23. Doha Forum’unda Katar’da düzenlenen “Sudan: Barış Olasılıkları ve Devletin Geleceği” paneli, Sudan’da süren çatışmaların yalnızca iç dinamiklerle açıklanamayacağı hususunda birtakım müzakereleri beraberinde getirdi. Panelde, Sudan’daki krizin “iki taraf” söylemine indirgenmesinin, sahadaki meseleyi aslından koparıp başka bir manipülasyona götürmeye sevk ettiğine değinildi.
Soykırımcı HDK'nin meşrulaştırılmasına tepki
Panelde konuşan Sudan Adalet Bakanı Abdullah Muhammed Derf, başkent Hartum ve çeşitli şehirlerde yaşanan çatışmaların “iç savaş” olarak tanımlanmasının hakikati perdelediğini söyledi. Derf, Sudan’da yaşananların, meşru devlet yapısına karşı dış bağlantılarla güçlendirilen silahlı bir yapının yürüttüğü yıkıcı bir operasyon olduğunu aktardı.
“Bu, Sudanlıların kendi içinde yaşadığı bir anlaşmazlık değil. Sudan devletinin egemenliğini hedef alan bir saldırıyla karşı karşıyayız.”
Derf, uluslararası kurum ve çevrelerin Sudan ordusu ile Hızlı Destek Kuvvetlerini (HDK) eş değer siyasi aktörler gibi sunmasını “ülkenin meşruiyetini erozyona uğratan” bir yaklaşım olarak niteledi. Bakan, HDK’nın sahadaki varlığının komşu ülkeler ve uzak coğrafyalardan getirilen paralı unsurlarla takviye edildiğini, silah tedarikinin de devam ettiğini söyledi. Derf’e göre bu tablo, söz konusu askeri yapıyı Sudan halkının talebiyle ortaya çıkan bir güç olmaktan çıkarıp dış politik projelerin taşeronu hâline getiriyor.
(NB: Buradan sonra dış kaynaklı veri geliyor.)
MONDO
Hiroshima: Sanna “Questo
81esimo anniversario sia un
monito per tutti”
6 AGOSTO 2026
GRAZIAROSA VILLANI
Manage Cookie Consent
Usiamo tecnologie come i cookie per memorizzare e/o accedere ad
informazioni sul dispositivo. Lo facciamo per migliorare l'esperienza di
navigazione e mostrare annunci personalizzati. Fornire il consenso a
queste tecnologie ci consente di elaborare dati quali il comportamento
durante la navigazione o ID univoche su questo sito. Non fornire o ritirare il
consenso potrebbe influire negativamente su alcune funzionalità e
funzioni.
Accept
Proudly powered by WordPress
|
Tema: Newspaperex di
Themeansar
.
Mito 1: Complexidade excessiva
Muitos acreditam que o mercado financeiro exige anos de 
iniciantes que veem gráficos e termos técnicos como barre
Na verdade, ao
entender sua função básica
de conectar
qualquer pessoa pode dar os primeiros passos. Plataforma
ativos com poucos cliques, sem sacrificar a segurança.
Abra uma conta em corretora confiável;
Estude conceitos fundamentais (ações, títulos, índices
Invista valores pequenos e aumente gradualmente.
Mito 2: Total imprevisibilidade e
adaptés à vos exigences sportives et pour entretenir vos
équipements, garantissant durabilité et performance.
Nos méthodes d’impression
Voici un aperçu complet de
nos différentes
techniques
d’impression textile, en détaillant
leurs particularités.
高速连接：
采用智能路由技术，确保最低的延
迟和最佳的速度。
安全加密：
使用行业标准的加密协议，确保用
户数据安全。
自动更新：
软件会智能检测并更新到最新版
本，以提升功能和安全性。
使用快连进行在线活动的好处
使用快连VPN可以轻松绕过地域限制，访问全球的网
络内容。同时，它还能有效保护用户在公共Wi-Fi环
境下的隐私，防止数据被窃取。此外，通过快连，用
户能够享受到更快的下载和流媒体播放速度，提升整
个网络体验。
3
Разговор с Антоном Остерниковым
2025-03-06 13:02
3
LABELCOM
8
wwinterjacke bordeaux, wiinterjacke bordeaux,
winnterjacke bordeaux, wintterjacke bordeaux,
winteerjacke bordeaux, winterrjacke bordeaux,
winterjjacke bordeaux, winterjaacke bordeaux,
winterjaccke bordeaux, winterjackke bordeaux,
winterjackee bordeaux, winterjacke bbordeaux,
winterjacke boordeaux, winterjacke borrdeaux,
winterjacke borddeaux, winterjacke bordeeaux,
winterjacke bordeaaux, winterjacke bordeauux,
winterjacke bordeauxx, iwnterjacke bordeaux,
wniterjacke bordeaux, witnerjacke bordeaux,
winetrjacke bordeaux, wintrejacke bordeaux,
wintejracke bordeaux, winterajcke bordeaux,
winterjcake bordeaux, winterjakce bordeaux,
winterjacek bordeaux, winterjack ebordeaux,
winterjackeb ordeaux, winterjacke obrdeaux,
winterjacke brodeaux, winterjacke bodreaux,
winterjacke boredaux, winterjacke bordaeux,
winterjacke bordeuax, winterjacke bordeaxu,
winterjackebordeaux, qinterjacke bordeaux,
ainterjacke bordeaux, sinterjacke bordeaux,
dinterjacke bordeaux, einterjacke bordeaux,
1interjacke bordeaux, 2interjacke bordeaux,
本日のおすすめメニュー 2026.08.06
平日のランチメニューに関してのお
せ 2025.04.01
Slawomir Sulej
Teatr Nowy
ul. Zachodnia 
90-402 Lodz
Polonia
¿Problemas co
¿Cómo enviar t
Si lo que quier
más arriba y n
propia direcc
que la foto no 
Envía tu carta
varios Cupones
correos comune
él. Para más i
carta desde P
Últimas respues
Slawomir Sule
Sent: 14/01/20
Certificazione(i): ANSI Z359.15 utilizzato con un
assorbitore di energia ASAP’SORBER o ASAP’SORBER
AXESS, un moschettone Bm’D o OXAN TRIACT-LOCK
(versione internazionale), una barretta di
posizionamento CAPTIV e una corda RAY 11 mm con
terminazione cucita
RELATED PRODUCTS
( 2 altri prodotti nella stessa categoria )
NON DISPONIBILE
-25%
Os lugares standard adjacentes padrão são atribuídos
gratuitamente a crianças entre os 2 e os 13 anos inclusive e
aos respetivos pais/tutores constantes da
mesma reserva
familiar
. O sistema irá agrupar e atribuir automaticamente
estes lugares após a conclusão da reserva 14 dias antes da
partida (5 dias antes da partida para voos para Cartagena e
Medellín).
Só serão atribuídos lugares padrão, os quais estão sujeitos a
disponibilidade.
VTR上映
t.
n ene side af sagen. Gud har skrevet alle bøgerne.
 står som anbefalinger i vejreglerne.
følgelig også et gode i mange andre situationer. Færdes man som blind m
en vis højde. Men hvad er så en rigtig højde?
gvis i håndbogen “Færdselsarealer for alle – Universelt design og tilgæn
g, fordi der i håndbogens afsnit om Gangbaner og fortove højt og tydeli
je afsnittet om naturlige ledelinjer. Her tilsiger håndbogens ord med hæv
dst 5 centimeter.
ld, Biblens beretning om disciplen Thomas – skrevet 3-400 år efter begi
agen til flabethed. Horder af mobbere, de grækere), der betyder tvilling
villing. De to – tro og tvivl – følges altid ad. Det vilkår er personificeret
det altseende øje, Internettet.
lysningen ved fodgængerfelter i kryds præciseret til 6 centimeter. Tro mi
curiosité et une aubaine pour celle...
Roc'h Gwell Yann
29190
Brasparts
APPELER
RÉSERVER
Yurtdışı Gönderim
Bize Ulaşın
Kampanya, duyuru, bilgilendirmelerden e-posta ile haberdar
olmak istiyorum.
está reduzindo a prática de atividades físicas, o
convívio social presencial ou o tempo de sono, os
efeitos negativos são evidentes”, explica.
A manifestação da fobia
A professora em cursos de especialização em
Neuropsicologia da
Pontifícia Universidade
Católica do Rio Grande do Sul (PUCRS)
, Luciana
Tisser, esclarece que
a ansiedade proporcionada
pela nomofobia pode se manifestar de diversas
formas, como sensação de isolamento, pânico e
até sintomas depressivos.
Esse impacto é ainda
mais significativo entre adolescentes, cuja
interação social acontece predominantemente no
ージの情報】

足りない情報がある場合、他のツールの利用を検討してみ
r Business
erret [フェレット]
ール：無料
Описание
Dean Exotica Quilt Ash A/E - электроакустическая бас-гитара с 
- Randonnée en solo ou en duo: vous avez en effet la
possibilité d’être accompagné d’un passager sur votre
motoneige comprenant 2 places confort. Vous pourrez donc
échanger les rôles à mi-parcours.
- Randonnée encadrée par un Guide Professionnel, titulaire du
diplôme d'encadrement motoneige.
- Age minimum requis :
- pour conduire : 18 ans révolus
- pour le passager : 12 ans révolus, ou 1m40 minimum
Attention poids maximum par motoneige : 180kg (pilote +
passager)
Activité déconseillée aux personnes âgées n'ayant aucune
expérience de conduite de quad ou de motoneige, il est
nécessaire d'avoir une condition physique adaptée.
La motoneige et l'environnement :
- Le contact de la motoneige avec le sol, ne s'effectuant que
BM, meşru hükümetle, terörist HDK'yi aynı kefeye koyuyor
Sudan hükümeti, devlet ordusunun ülkenin asli ve meşru güvenlik kurumu olduğunu vurgularken; panelde yer alan BM temsilcileri ise çatışmanın bitirilmesi için “tüm taraflara” çağrı yaptı. BM Siyasi İşlerden Sorumlu Genel Sekreter Yardımcısı Rosemary DiCarlo’nun, “Her gün insanlar ölüyor. Silah akışı durdurulmalı, birlikte bir çözüm bulmalıyız.” sözleri, eşit taraflar söyleminin uluslararası kurumlarda hâkim olduğunu göstermesi bakımından dikkat çekti. Bu yaklaşım, Hartum yönetimine göre devlet ile silahlı milis yapılanmasını aynı konuma indirgeme riskini içeriyor.
Afrika Birliği dış müdahalelerin kesilmesini söyledi
Afrika Birliği Komisyonu’ndan Bankole Adeoye ise Sudan’daki çatışmanın “gerekçesiz ve yıkıcı” olduğunu belirterek dış müdahalenin kesilmesi gerektiğini söyledi. Adeoye’nin, “Sudan’ın parçalanmasına ve paralel yönetim girişimlerine karşıyız.” açıklaması arabuluculuk girişimlerinin merkezî bir Afrika Birliği rolü olmadan sonuç alamayacağını belirtiyor.
Emperyalist aktörlerin Sudan'daki hesapları
ABD’li eski üst düzey diplomat Cameron Hudson ise krizin yalnızca Hartum sokaklarında değil, bölgesel rekabetin koridorlarında sürdüğüne işaret etti. Hudson’a göre Sudan’da bugün iki savaş yaşanıyor:
— Biri ordunun sahada yürüttüğü silahlı mücadele,
— Diğeri ise bölgesel ve küresel güçlerin ülkenin geleceği üzerindeki nüfuz mücadelesi.
Sudan'da yaşananlar “Devlet–milis çatışması” değil; devletin egemenliğini çökertmeyi hedefleyen dış bağlantılı bir güç operasyonudur. Bu nedenle Hartum, arabuluculukta kullanılan “iki taraf” söylemini, silahlı yapılara meşruiyet devşirmek için kurulan bir dil olarak görüyor. Ülkenin asli siyasi otoritesini temsil eden devlet kurumlarının “taraf” seviyesine indirilmesi; hem siyasi süreçte hem de sahada meşru güç olan Sudan ordusunu zayıflatma girişimidir.
Bu çıkmazlar, şu soruyu da gündeme getiriyor:
Sudan’da barışı talep ettiğini söyleyenler, aslında kimin barışını inşa etmeye çalışıyor?